Based upon data from other highly specialized social work journals, we anticipated that we would generate 300 subscribers during our first year. After our first 12 months, we had over 1,000 subscribers. Soon we had 6,000. Why was there such interest within the social work community?  At that time, eight of the nine curricular competencies defined by the Council on Social Work Education were the topics of a multitude of journals – but not values and ethics. Our journal filled that void. Within two years of our first issue, two additional social work values and ethics journals were established.

Maintaining our mailing list is cumbersome. By 2012, our journal became so popular that the workload was beyond the capacity of White Hat Publishers. As executive director of the Association of Social Work Boards (ASWB), Donna DeAngelis recognized the linkage between social work licensure and the field of social work ethics. ASWB and an ethics journal seemed to be a good fit for Donna. ASWB became our publisher in 2012. Although ASWB operates a publishing arm within their organization, in the traditional sense they are not a publisher. Publishing scheduled newsletters for a professional organization is considerably different than the work of publishing a scholarly/practice journal. By volume 18, ASWB could no longer manage the task.

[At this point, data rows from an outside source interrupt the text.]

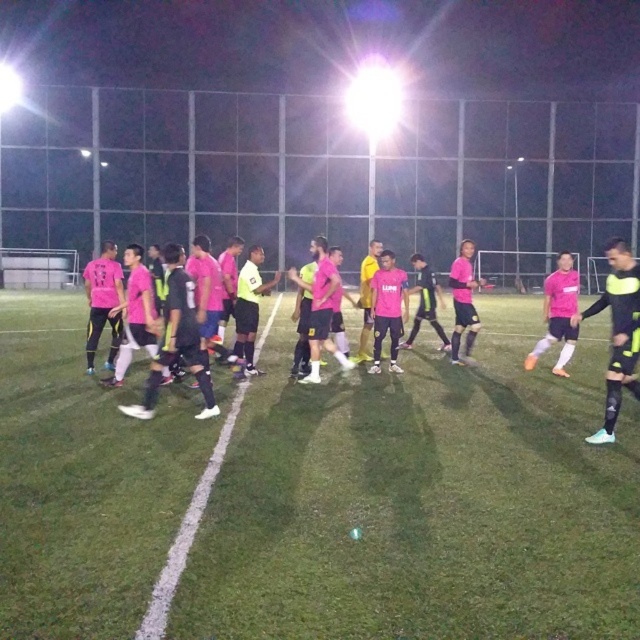
Does green grass football field at center have a greater height compared to pink matte jersey at left?

No.

Which is in front, point (17, 376) or point (620, 285)?

Positioned in front is point (620, 285).

At what (x,y) coordinates should I click in order to perform the action: click on green grass football field at center. Please return your answer as a coordinate pair (x, y). The width and height of the screenshot is (640, 640). Looking at the image, I should click on (420, 502).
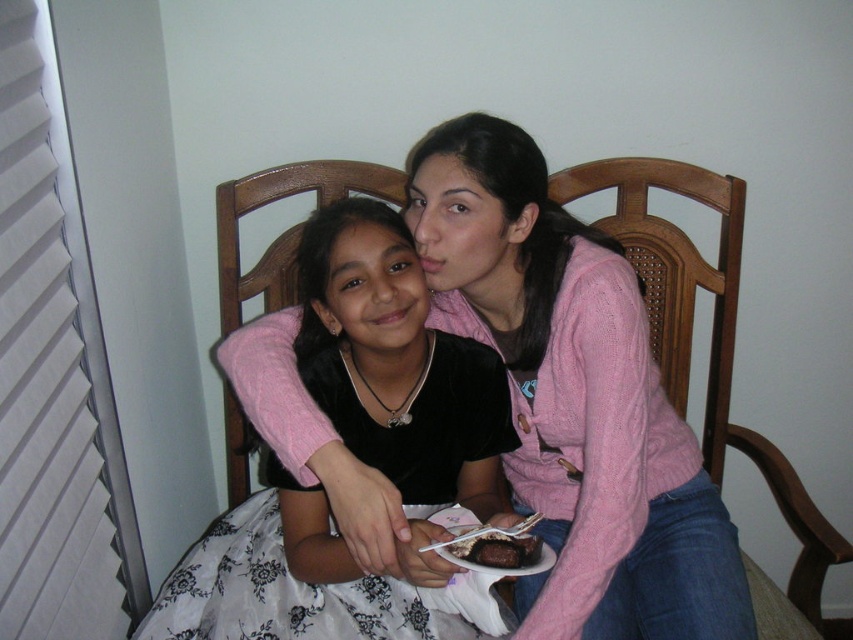
You are planning to place a small decorative bowl on the table between the wooden chair at center and the chocolate cake at center. Considering the sizes of the objects, will the bowl fit comfortably without overcrowding the space?

The wooden chair at center is larger than the chocolate cake at center. Since the chair is bigger, there might be enough space between them to place the bowl comfortably without overcrowding.

You are a photographer setting up for a family photo shoot. You need to position a spotlight at point 0.7 on the x and 0.4 on the y axis to highlight the black velvet dress at center. Will the spotlight hit the dress?

The black velvet dress at center is located at point (352, 454), so yes, the spotlight at 0.7 and 0.4 will hit the dress since the coordinates are very close.

You are a photographer setting up for a family photo. You see the wooden chair at center and the chocolate cake at center in the scene. Which object is closer to the camera?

Beginning with volume 19 issue 1, the ownership of the journal was transferred to the International Federation of Social Workers (IFSW).  With our new ownership, the board voted to change the name of the journal from the Journal of Social Work Values and Ethics to the International Journal of Social Work Values and Ethics. When the journal became an IFSW product, all IFSW members became subscribers. The number of readers skyrocketed. Pascal Rudin became our liaison and publisher. Pascal secured our new International Standard Serial Number (ISSN) and also secured our Digital Object Identifier (DOI). The journal had never previously been assigned a DOI.  The DOI will make searching less cumbersome for readers.

The journal has changed dramatically since its conception. The early 2000s were a different world. In those days, some social work scholars and practitioners questioned the legitimacy of a paperless journal. It was not uncommon for me to receive harsh criticism based on the assumption that an online journal would diminish the quality of scholarship and research. A large cohort of social workers had trouble believing that an online journal could make the same contribution as paper journals. I actually lost friends because I was accused of degrading the profession of social work.

During the first three years of publication, I was frequently asked if the journal had a double-blind manuscript review process. Despite having reported that our review process was double-blind, authors needed reassurance. Practitioners and scholars doubted that an online journal could achieve the same quality assurance standards as a paper journal. Social Service Abstracts was one of the first library databases to include the journal. Even after a face-to-face meeting with their representative in which I explained that our review process was double-blind, they weren’t convinced. They chose to classify the journal as not double-blind. After multiple attempts to address this issue, I am happy to report that this has been resolved.

The International Journal of Social Work Values and Ethics has four boards: Copy Editing, Policy, Manuscript Review, and Book Review. The scholars who volunteer their time to these boards are dedicated to the journal and the advancement of our knowledge in the arena of social work values and ethics. I leave the journal in good hands!